Thank you for joining me as we Lectio the Liturgy with the Collect for the 11th Sunday in Ordinary Time.
O God, strength of those who hope in you, graciously hear our pleas, and, since without you mortal frailty can do nothing, grant us always the help of your grace, that in following your commands we may please you by our resolve and our deeds. Through our Lord Jesus Christ, your Son, who lives and reigns with you in the unity of the Holy Spirit, God, for ever and ever.
There is a phrase and a word that stood out to me this week, the phrase is “our resolve and our deeds.” The word resolve here means “desire.” In following God’s commands we pray to please him by our desire to follow his commands and that we may please him by our deeds. I loved the definition for deeds. It means “a putting in motion.” Our deeds should be the visible sign of our desire to please Him.
While resolve is the phrase, the word is “hope.” Hope is hard because it’s easy to confuse hope with optimism or a positive attitude.
The trouble with that definition is that we get let down and it’s not God’s fault. Our hope is broken, we are wounded, and we get discouraged, “This was a good thing, I hoped everything would be OK. Why wouldn’t God want that, too?”
We need to be careful. Sometimes our questions are reminiscent of the lies from the serpent in the Garden of Eden and discouragement is a tool of the devil. Howard Hendricks said, “Discouragement is the anesthetic the devil uses on a person just before he reaches in and carves out his heart.” Ouch. He’s right.
When things don’t go the way we had hoped, the door is open for us to blame God. When we lose hope, we lose our dream for the future. Joy and faith are replaced by despair and fear. We worry instead of pray. We forget the real meaning of hope.
The Catechism of the Catholic Church (#1817-1818) defines hope as “the theological virtue by which we desire the kingdom of heaven and eternal life as our happiness.” It’s this virtue that takes up our hopes to inspire our activities and thoughts and order them to the Kingdom of heaven. The virtue of hope does not give discouragement.

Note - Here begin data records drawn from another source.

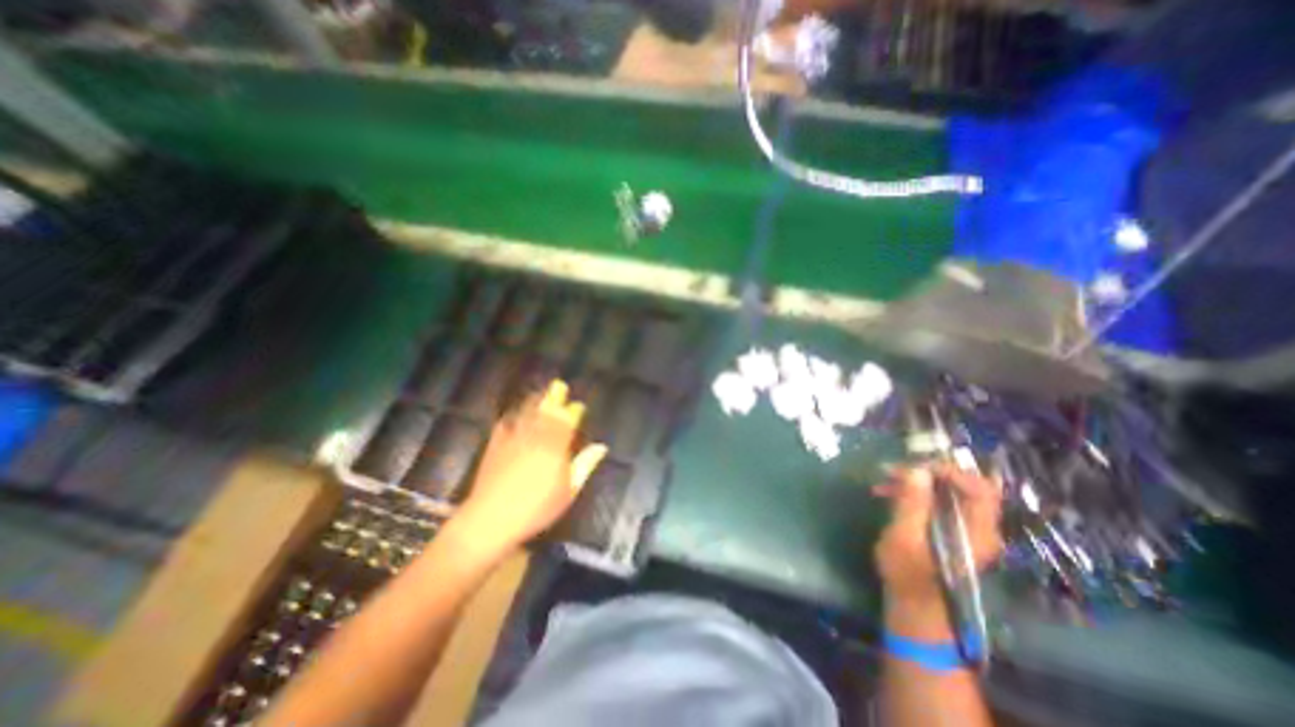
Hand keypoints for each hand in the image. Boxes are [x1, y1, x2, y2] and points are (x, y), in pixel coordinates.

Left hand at [448, 384, 610, 559]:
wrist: (491, 519)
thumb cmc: (537, 508)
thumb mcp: (569, 490)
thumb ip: (585, 465)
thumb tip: (601, 447)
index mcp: (556, 447)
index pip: (567, 421)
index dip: (573, 411)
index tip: (578, 405)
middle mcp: (536, 437)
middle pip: (546, 412)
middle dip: (554, 397)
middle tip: (559, 385)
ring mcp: (514, 439)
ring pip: (527, 413)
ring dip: (535, 401)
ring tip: (541, 393)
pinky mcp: (495, 446)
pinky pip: (505, 424)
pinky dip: (512, 416)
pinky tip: (514, 414)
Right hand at [874, 467, 1004, 634]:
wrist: (913, 607)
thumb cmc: (908, 575)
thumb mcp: (905, 537)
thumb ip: (913, 504)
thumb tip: (918, 470)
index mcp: (977, 532)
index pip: (980, 490)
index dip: (952, 472)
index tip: (918, 466)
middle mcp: (977, 527)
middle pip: (962, 487)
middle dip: (927, 473)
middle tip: (895, 469)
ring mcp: (963, 529)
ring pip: (945, 492)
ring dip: (915, 481)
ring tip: (884, 478)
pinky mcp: (947, 530)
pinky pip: (934, 502)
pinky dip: (912, 493)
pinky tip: (886, 492)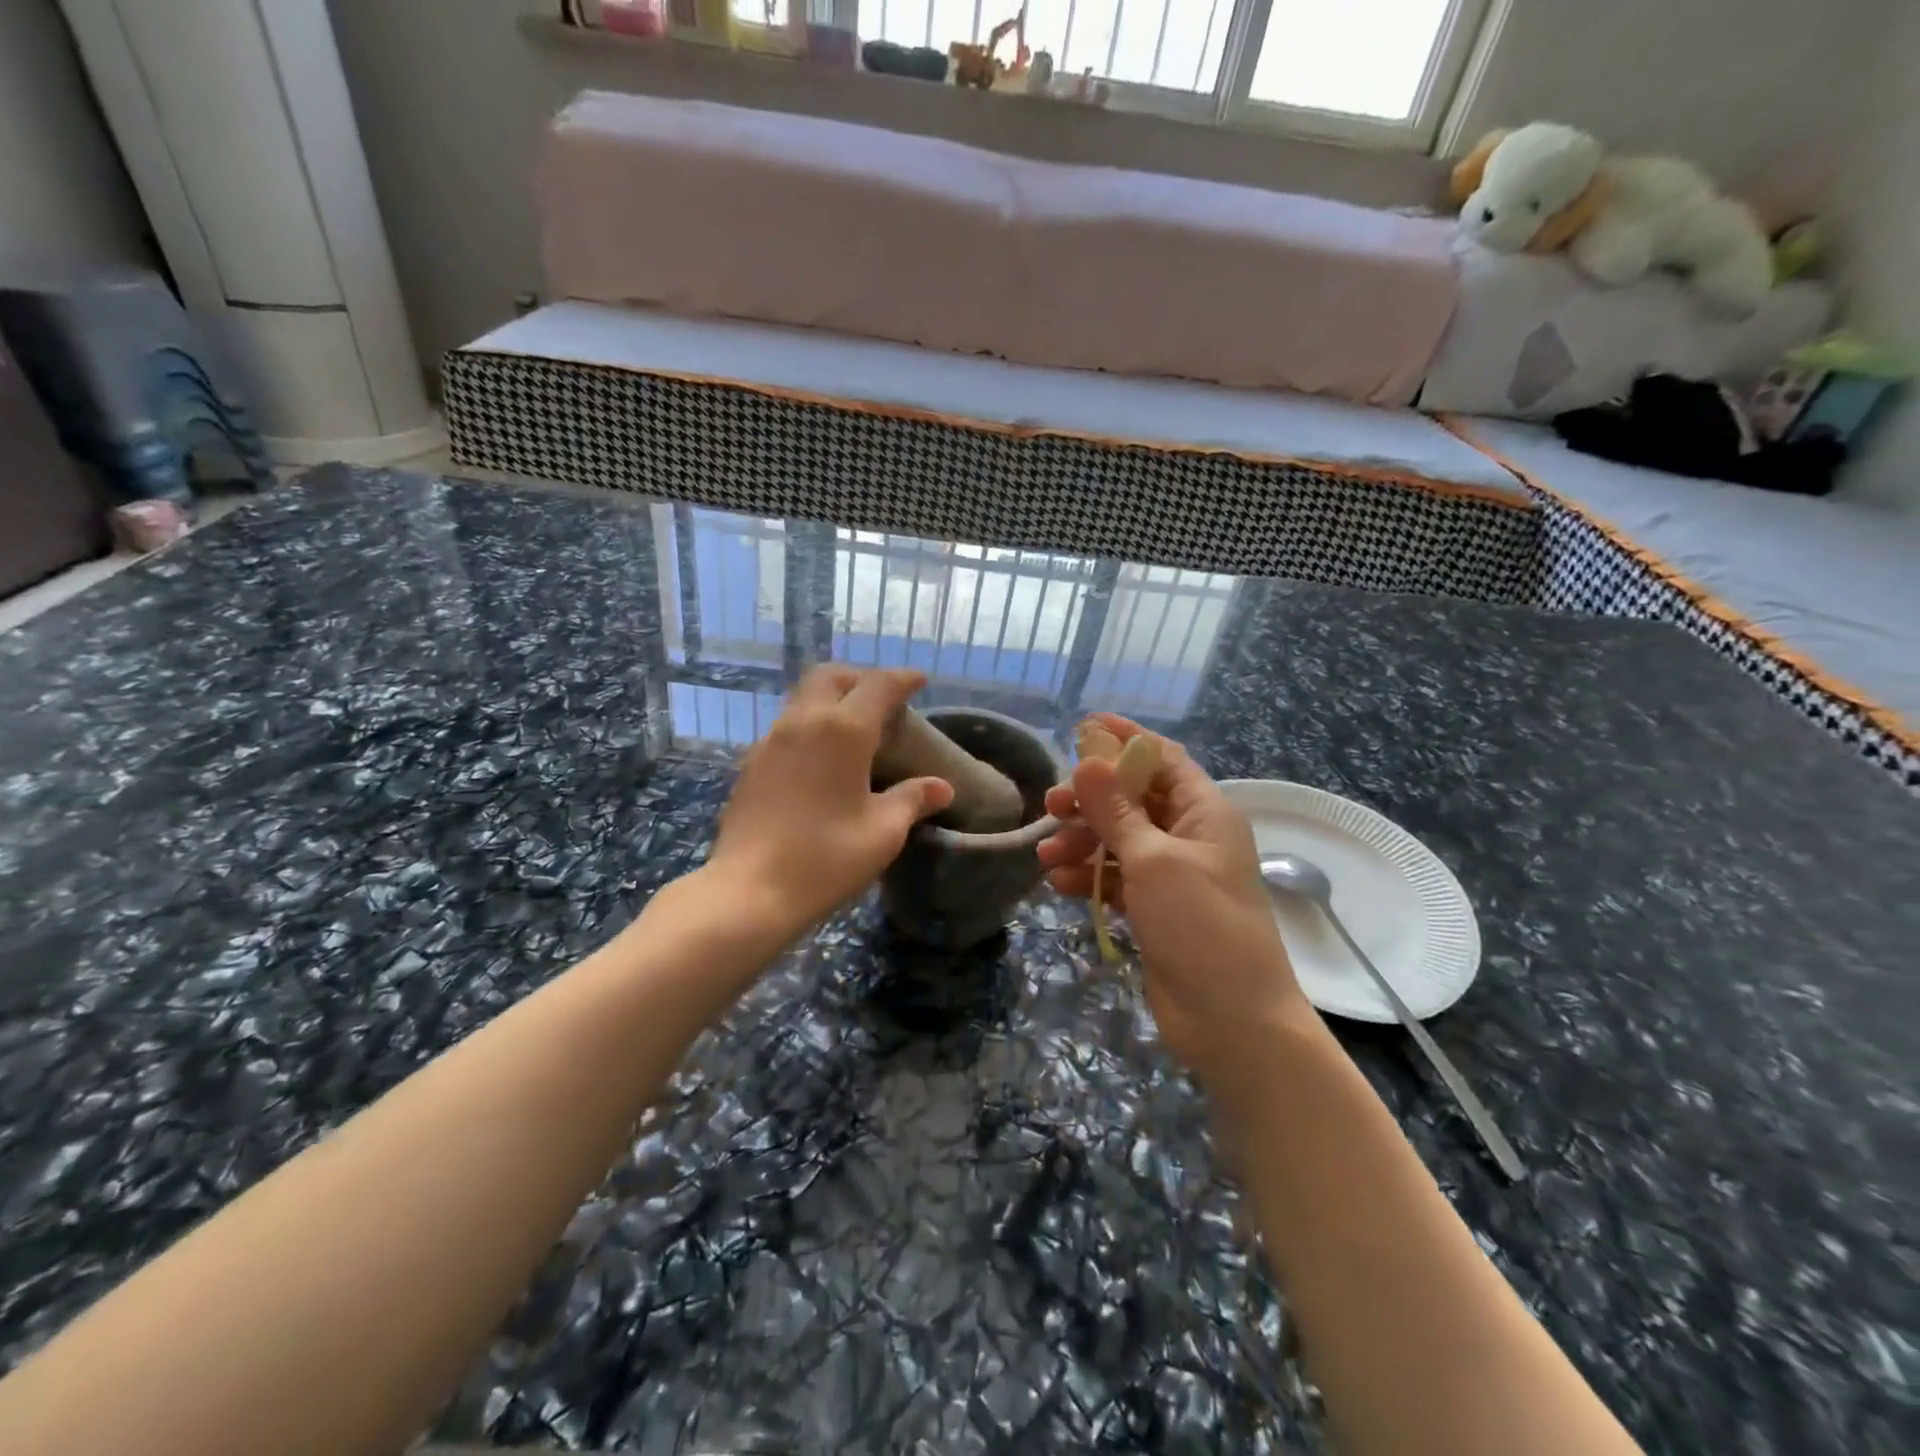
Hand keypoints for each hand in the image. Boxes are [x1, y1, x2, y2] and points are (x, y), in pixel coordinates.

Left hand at [706, 666, 954, 936]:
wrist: (750, 891)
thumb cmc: (826, 858)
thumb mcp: (883, 832)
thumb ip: (912, 800)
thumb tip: (941, 787)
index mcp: (843, 730)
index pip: (878, 685)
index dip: (902, 678)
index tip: (919, 680)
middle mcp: (804, 721)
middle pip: (831, 676)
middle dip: (860, 677)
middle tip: (882, 699)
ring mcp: (771, 740)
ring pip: (804, 697)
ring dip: (832, 698)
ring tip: (854, 728)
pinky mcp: (751, 762)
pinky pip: (787, 725)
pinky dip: (811, 723)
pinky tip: (821, 758)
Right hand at [1038, 714, 1311, 1082]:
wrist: (1231, 1020)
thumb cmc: (1200, 926)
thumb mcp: (1154, 860)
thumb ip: (1118, 811)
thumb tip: (1090, 760)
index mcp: (1204, 813)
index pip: (1163, 759)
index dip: (1125, 740)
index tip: (1082, 728)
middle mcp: (1189, 836)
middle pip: (1133, 799)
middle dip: (1092, 800)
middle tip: (1052, 805)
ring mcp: (1171, 875)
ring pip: (1118, 840)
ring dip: (1082, 842)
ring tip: (1047, 855)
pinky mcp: (1155, 909)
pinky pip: (1116, 878)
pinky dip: (1090, 877)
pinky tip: (1061, 884)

Vine’s Dictionary gives us the definition as “favorable and confident expectation.” This definition is a good reminder to remember what or who we put our expectation in.

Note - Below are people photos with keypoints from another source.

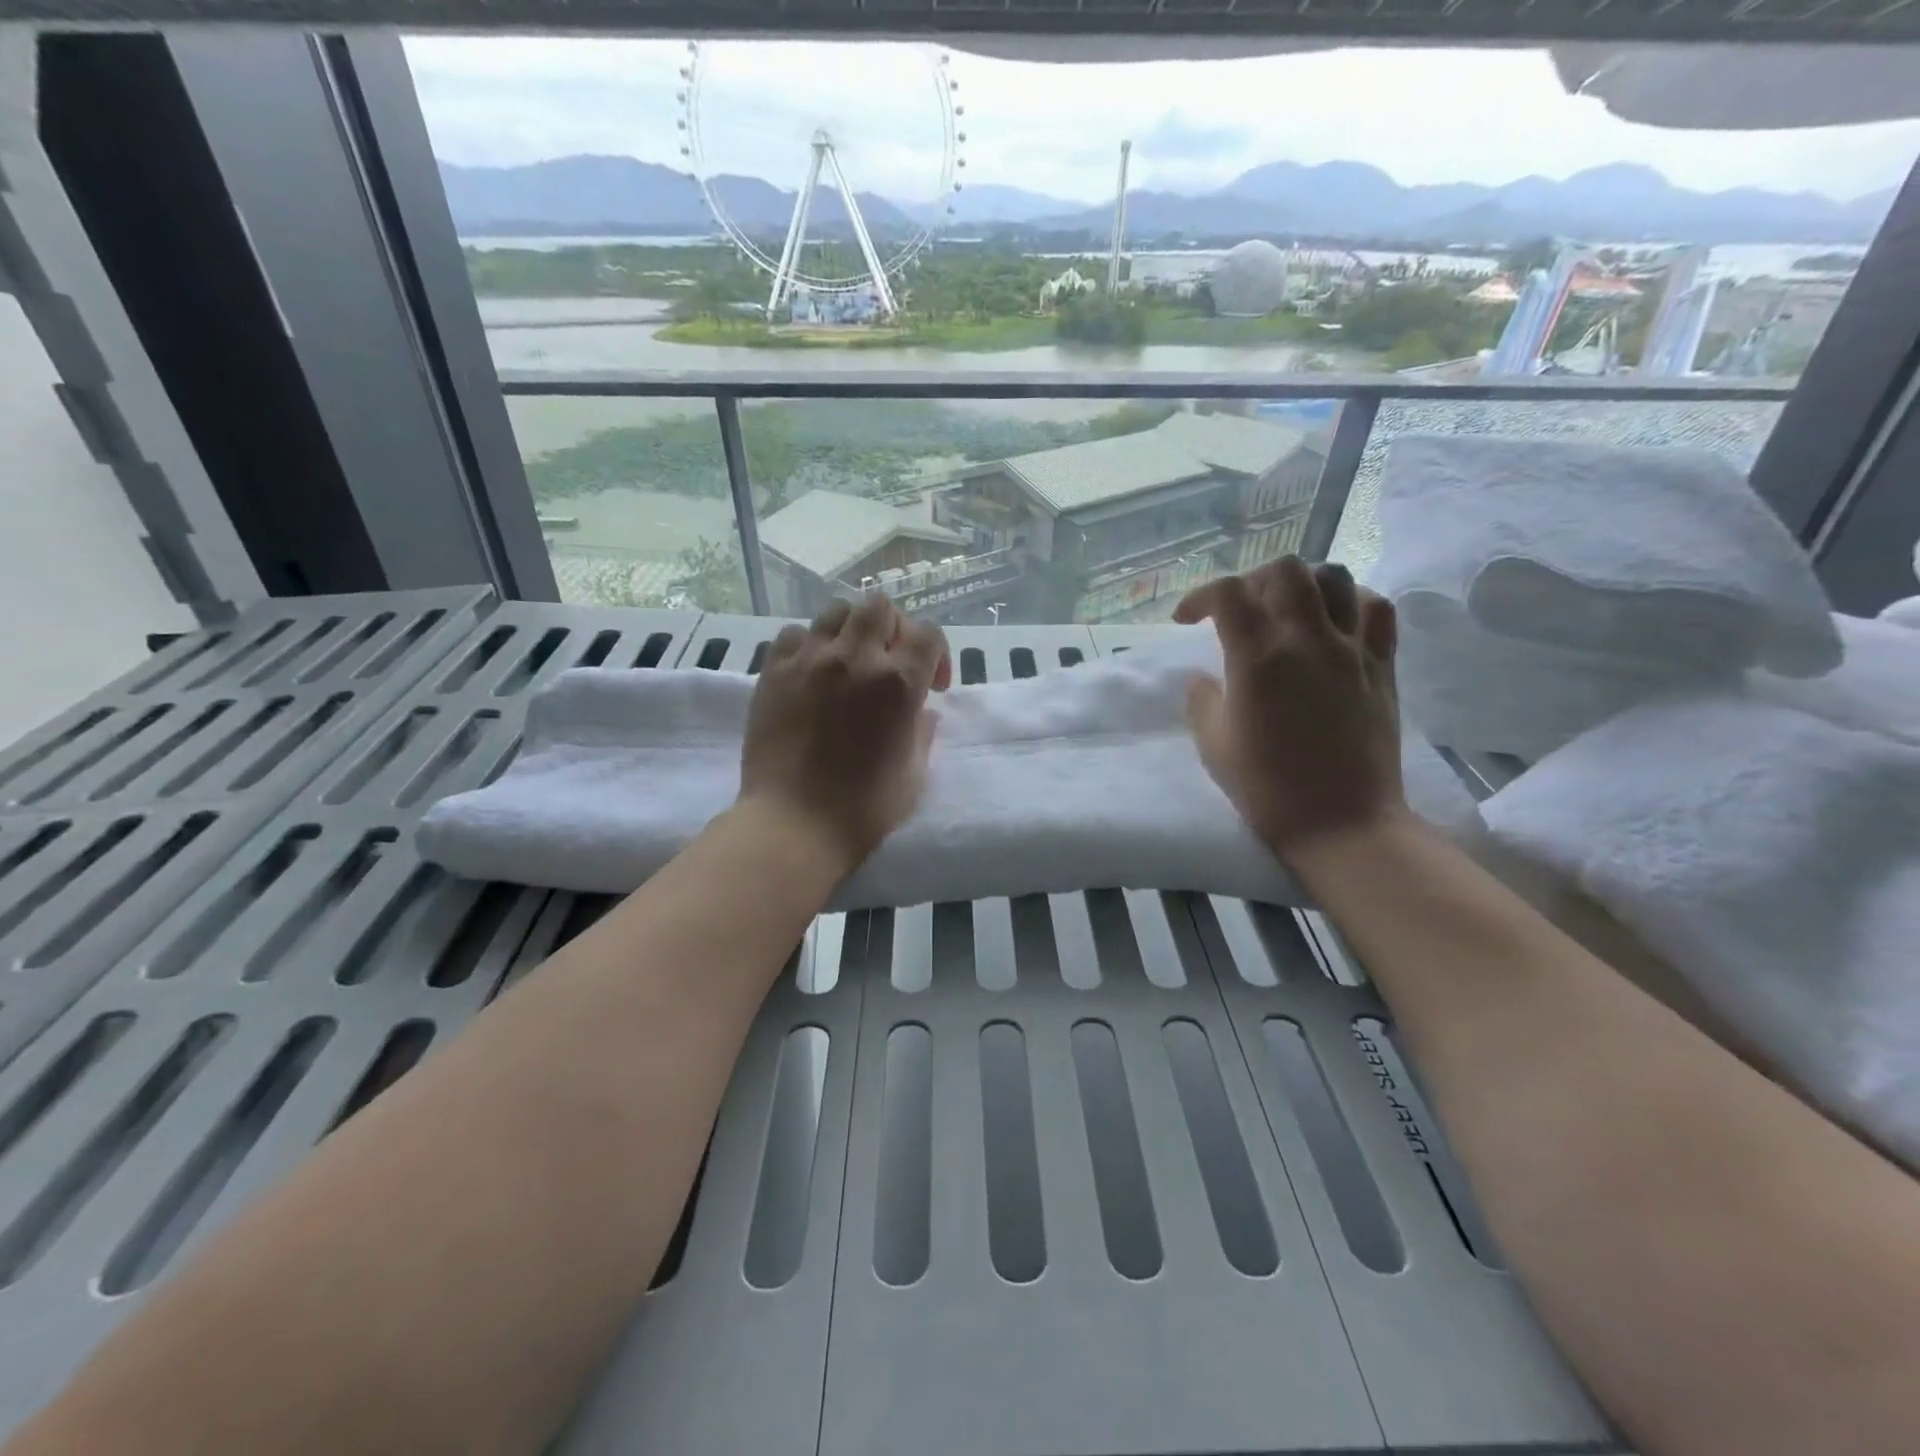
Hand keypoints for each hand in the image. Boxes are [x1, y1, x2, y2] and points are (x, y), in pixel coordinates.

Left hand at [739, 595, 951, 874]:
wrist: (793, 825)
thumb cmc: (863, 809)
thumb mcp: (914, 775)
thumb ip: (923, 733)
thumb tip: (920, 712)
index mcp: (899, 683)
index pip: (929, 633)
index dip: (937, 654)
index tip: (933, 686)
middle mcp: (856, 659)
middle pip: (880, 608)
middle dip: (894, 630)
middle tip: (890, 664)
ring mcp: (809, 661)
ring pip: (836, 612)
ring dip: (851, 632)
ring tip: (849, 663)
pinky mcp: (773, 672)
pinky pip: (793, 634)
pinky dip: (808, 646)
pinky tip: (811, 674)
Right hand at [1175, 557, 1405, 862]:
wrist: (1341, 822)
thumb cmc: (1268, 788)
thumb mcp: (1213, 745)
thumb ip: (1202, 701)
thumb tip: (1205, 678)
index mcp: (1259, 658)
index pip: (1227, 594)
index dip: (1200, 596)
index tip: (1188, 620)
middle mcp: (1307, 639)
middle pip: (1285, 570)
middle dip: (1252, 580)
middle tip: (1240, 610)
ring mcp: (1352, 649)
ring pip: (1335, 577)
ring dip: (1303, 585)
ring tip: (1288, 611)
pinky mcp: (1382, 665)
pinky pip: (1377, 609)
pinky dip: (1353, 602)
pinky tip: (1336, 623)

There’s one more thing to know about hope: it works with faith. Our faith gets us through today, but our hope carries us to tomorrow. We have faith that tomorrow the sun will come up in the east, but in hope we know that God will be in our tomorrow.
We often forget how frail human life and human thoughts and emotions can be, but this week we, the people who put our hope in God, ask Him to grant us ALWAYS his grace - and he will.
Lectio the Liturgy: We trust in God, we rely on God, but do we put our hope in God? What hope do you have for people or events in your life need to be refocused so that your hope is in God and nothing else? Does that change how you feel about the potential outcome of the circumstance?